### Work item:
Determine the number of lines in the listing that include the string "bibliothèque"; the reply consists of that number only.

*** Begin section ***

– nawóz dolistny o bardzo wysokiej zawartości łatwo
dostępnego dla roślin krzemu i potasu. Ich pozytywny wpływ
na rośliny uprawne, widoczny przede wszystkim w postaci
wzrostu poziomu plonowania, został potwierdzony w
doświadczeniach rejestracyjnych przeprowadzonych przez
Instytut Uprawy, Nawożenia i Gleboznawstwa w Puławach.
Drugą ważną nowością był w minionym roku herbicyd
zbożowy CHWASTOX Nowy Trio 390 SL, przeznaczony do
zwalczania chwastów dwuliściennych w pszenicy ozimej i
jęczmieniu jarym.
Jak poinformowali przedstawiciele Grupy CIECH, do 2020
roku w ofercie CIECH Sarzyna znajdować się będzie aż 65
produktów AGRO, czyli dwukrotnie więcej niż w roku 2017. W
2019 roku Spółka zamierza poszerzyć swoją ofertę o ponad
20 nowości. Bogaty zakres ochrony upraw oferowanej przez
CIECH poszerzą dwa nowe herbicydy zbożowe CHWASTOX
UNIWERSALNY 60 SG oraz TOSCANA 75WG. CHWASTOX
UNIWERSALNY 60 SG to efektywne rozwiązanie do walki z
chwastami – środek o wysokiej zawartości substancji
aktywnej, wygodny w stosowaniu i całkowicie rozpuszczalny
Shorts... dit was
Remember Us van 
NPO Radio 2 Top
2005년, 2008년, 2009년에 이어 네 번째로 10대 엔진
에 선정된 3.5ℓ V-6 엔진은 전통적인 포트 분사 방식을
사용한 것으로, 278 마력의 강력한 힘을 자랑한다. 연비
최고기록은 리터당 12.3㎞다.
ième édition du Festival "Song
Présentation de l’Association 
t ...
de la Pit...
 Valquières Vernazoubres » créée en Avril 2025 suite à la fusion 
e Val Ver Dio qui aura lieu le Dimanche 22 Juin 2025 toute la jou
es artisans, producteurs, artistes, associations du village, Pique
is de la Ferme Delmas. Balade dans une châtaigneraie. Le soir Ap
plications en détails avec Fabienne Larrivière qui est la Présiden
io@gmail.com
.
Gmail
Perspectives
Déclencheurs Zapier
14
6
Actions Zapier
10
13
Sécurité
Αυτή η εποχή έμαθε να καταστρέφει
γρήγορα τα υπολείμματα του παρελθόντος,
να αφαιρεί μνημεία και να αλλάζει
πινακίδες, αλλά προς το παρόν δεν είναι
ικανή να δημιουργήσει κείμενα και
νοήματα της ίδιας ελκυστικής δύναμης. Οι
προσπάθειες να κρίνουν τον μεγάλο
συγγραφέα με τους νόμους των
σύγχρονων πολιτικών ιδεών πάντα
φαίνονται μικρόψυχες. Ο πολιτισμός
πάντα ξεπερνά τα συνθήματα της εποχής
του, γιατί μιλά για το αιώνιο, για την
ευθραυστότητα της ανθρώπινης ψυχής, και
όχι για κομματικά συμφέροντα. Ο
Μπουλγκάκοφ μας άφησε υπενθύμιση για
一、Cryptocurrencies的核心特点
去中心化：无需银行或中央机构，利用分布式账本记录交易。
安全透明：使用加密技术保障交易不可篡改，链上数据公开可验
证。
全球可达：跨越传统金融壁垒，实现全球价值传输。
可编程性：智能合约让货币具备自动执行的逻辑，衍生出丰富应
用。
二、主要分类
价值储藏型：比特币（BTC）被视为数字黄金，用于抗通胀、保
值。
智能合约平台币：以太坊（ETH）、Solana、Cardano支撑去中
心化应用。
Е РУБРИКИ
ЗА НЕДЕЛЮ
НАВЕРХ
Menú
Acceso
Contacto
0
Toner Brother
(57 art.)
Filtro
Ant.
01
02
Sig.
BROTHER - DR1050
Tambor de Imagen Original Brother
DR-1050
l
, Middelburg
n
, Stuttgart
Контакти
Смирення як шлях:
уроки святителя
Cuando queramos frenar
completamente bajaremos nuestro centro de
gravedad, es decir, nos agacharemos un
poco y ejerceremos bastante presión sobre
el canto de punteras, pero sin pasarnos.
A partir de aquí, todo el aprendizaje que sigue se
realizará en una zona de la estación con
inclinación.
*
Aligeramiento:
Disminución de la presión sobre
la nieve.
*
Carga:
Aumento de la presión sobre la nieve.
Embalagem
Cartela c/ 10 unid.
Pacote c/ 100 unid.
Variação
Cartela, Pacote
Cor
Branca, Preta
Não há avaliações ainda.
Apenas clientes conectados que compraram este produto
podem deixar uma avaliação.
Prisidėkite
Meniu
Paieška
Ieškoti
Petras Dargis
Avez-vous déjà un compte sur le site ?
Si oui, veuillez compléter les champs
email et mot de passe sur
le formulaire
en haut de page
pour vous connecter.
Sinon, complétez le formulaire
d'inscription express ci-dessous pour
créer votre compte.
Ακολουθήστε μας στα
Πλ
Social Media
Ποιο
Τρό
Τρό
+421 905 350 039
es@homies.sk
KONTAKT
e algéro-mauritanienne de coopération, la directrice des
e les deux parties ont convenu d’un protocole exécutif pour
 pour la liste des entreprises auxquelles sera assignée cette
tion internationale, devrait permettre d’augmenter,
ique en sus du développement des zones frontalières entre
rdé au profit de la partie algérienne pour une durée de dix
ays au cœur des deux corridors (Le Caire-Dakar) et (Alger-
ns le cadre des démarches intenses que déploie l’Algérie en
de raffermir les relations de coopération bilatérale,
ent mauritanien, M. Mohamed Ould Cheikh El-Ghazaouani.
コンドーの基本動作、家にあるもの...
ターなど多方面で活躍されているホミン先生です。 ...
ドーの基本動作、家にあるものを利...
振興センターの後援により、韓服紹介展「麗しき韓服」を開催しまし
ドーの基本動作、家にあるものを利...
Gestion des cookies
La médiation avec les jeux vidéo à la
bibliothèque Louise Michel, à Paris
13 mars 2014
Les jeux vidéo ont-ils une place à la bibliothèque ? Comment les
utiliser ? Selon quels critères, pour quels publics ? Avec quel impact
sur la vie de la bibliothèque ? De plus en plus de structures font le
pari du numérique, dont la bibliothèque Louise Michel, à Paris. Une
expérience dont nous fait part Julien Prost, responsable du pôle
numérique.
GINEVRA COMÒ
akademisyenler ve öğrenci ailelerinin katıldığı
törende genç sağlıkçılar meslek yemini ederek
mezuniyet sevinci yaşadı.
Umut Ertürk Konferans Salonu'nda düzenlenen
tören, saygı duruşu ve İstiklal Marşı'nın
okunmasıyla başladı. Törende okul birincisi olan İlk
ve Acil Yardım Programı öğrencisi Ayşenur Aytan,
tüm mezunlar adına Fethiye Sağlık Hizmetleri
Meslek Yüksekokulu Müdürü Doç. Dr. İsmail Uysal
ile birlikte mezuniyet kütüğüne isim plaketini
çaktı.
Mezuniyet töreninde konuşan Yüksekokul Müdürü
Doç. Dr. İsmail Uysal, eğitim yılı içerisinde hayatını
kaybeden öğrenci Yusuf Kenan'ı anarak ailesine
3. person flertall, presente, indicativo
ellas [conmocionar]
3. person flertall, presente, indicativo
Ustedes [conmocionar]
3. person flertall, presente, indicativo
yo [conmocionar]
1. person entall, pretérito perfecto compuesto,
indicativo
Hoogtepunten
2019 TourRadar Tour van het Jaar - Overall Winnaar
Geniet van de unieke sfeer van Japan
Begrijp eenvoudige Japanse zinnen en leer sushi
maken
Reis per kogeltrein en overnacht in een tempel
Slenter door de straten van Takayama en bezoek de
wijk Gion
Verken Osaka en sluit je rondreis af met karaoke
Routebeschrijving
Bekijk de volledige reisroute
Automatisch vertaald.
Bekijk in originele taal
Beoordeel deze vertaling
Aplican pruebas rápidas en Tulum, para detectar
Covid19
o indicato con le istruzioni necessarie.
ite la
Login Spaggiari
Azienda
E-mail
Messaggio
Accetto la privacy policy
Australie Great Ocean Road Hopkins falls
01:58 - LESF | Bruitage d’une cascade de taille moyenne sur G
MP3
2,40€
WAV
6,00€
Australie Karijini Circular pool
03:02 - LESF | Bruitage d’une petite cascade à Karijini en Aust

*** End section ***

### The completed task:
4